- _Exercise aim_
Copy out every line of the listing below word for word, leaving the pictures out.
-- start --
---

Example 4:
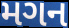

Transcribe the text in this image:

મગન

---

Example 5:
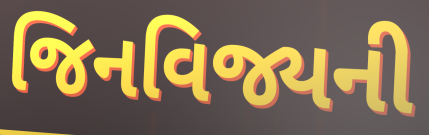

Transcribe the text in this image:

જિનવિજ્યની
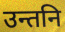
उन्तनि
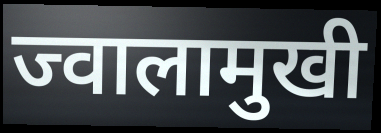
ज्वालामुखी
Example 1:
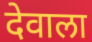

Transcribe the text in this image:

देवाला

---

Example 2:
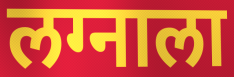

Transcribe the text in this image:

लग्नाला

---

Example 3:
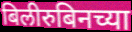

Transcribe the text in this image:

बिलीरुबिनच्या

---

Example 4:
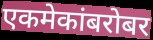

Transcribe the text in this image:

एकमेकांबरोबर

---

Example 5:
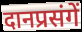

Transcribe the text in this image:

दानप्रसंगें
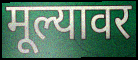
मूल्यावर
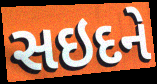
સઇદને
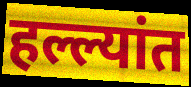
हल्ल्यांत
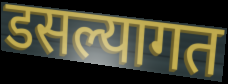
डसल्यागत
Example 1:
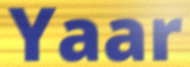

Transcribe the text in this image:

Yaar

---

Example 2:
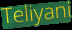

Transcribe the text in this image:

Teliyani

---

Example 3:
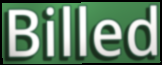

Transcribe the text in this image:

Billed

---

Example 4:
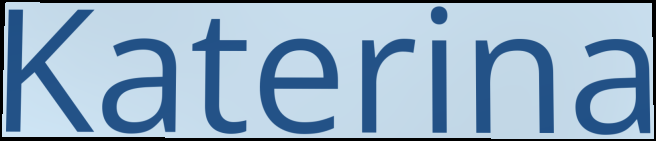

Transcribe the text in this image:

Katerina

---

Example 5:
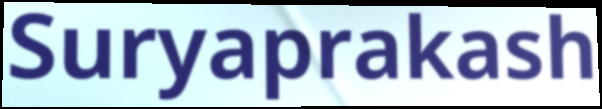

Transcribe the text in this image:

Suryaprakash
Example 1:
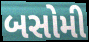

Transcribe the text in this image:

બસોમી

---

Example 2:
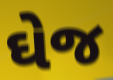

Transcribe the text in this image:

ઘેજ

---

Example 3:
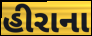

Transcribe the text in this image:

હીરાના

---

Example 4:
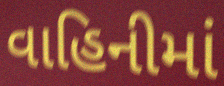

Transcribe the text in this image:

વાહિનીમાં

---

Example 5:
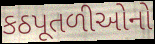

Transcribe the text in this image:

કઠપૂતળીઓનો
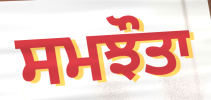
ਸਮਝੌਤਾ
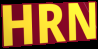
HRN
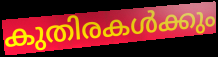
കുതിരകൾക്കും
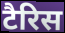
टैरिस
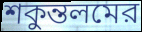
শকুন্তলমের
-- end --
- _Exercise output_
---

Example 4:

Transcribe the text in this image:

મગન

---

Example 5:

Transcribe the text in this image:

જિનવિજ્યની
उन्तनि
ज्वालामुखी
Example 1:

Transcribe the text in this image:

देवाला

---

Example 2:

Transcribe the text in this image:

लग्नाला

---

Example 3:

Transcribe the text in this image:

बिलीरुबिनच्या

---

Example 4:

Transcribe the text in this image:

एकमेकांबरोबर

---

Example 5:

Transcribe the text in this image:

दानप्रसंगें
मूल्यावर
સઇદને
हल्ल्यांत
डसल्यागत
Example 1:

Transcribe the text in this image:

Yaar

---

Example 2:

Transcribe the text in this image:

Teliyani

---

Example 3:

Transcribe the text in this image:

Billed

---

Example 4:

Transcribe the text in this image:

Katerina

---

Example 5:

Transcribe the text in this image:

Suryaprakash
Example 1:

Transcribe the text in this image:

બસોમી

---

Example 2:

Transcribe the text in this image:

ઘેજ

---

Example 3:

Transcribe the text in this image:

હીરાના

---

Example 4:

Transcribe the text in this image:

વાહિનીમાં

---

Example 5:

Transcribe the text in this image:

કઠપૂતળીઓનો
ਸਮਝੌਤਾ
HRN
കുതിരകൾക്കും
टैरिस
শকুন্তলমের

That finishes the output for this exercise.